Of relevance, the UnsupportedOperationException is being thrown on the first occasion of the taskSucceded() being called (after object instantiation) and the executing thread throws the exception because it is finding _jobFinished to be 'true' - yes, before any of the tasks being waited upon have reported their success/failure.  That is, _jobFinished (a volatile variable) is being perceived to be set true during object initialisation... as if its value is/was based on the boolean expression 'totalTask==0' (totalTask is one of the formal arguments of the class constructor).  In fact, the right/correct values for the initial state of these variables during the relevant test of DAGSchedulerSuite intended is totalTask==2, and hence should be _jobFinished=false.  We are apparently seeing a race condition amongst the read and write operations between what threads are doing; only the volatile annotation for _jobFinished is providing any thread safety?
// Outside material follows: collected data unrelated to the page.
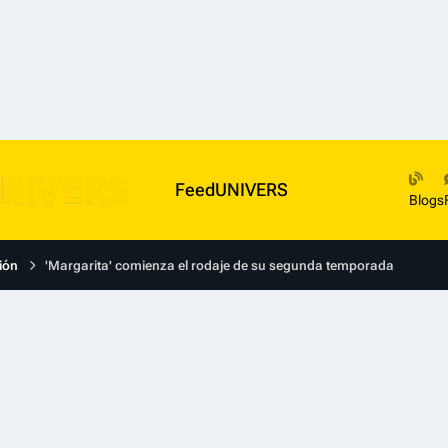
FeedUNIVERS
Blogs
ión
'Margarita' comienza el rodaje de su segunda temporada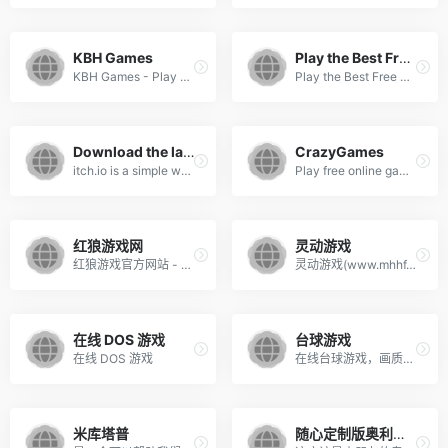
KBH Games
Play the Best Free Online Games
KBH Games - Play Free Online Web Games
Play the Best Free Online Games | PacoGames.com
Download the latest indie games
CrazyGames
itch.io is a simple way to find, download and distribute indie games online. Whether you&#039;re a developer looking to upload your game or just someone looking for something new to play itch.io has you covered.
Play free online games at CrazyGames, the best place to play high-quality browser games. We add new games every day. Have fun!
红狼游戏网
灵动游戏
红狼游戏官方网站 - 国人自制游戏发布分享平台，红狼游戏网提供在线制作游戏工具，用双手创造属于你的世界！在线制作，在线分享，你的世界你做主！
灵动游戏(www.mhhf.com)分享在线好游戏。
在线 DOS 游戏
台球游戏
在线 DOS 游戏
在线台球游戏，画质很精美
米库塔普
随心定制版奥利奥-OREOOO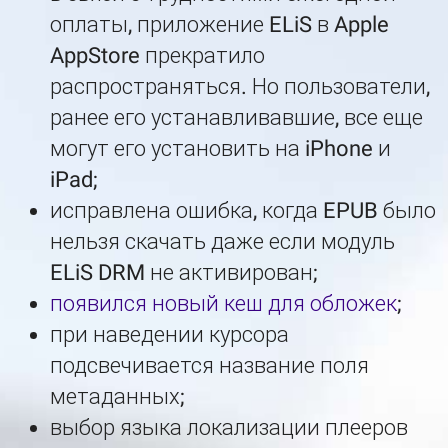
оплаты, приложение ELiS в Apple
AppStore прекратило
распространяться. Но пользователи,
ранее его устанавливавшие, все еще
могут его установить на iPhone и
iPad;
исправлена ошибка, когда EPUB было
нельзя скачать даже если модуль
ELiS DRM не активирован;
появился новый кеш для обложек
;
при наведении курсора
подсвечивается название поля
метаданных;
выбор языка локализации плееров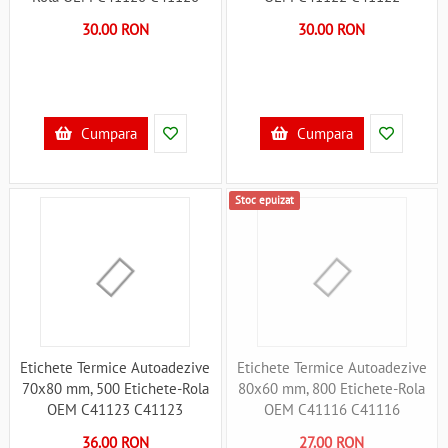
30.00 RON
30.00 RON
Cumpara
Cumpara
Stoc epuizat
Etichete Termice Autoadezive
Etichete Termice Autoadezive
70x80 mm, 500 Etichete-Rola
80x60 mm, 800 Etichete-Rola
OEM C41123 C41123
OEM C41116 C41116
36.00 RON
27.00 RON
The DAGSchedulerSuite test then fails because the ScalaTest asserts receiving a deliberately thrown exception: DAGSchedulerSuiteDummyException, from the ResultHandler function, albeit as a check on the setup of the test?  Instead in our problem scenario, it _first_ captures the RuntimeException - the UnsupportedOperationException - produced from the (incompletely initialised?) JobWaiter code.

The test suggests that the objective is that the DAGScheduler and SparkContext are 'not crashed'...  it proceeds to conduct a count operation on the SparkContext, which both succeed... that is, neither are apparently crashed... which should be a positive outcome?
It would be... except for this occasional RuntimeException to cloud the issue.
(Is this deliberate.. or is this a deficiency of the current testcase?)

- misbehaved resultHandler should not crash DAGScheduler and SparkContext *** FAILED ***
  java.lang.UnsupportedOperationException: taskSucceeded() called on a finished JobWaiter was not instance of org.apache.spark.scheduler.DAGSchedulerSuiteDummyException (DAGSchedulerSuite.scala:869)
Failed: failing job... exception: org.apache.spark.scheduler.DAGSchedulerSuiteDummyException
Succeeded: 0 (0 of 2)
Succeeded: 1 (1 of 2)

(My additional diagnostics presented here are minimal... I've surfaced the exception passed in the jobFailed() routine; and the index, finishedTasks, and (.. of ..), totalTasks as the "Succeeded" message from taskSucceeded().)

I thought I was close - I still might be - to proposing a fix for this issue, although the intermittency of this issue is hampering my efforts.  Nevertheless, I wanted to submit my hypothesis for any feedback.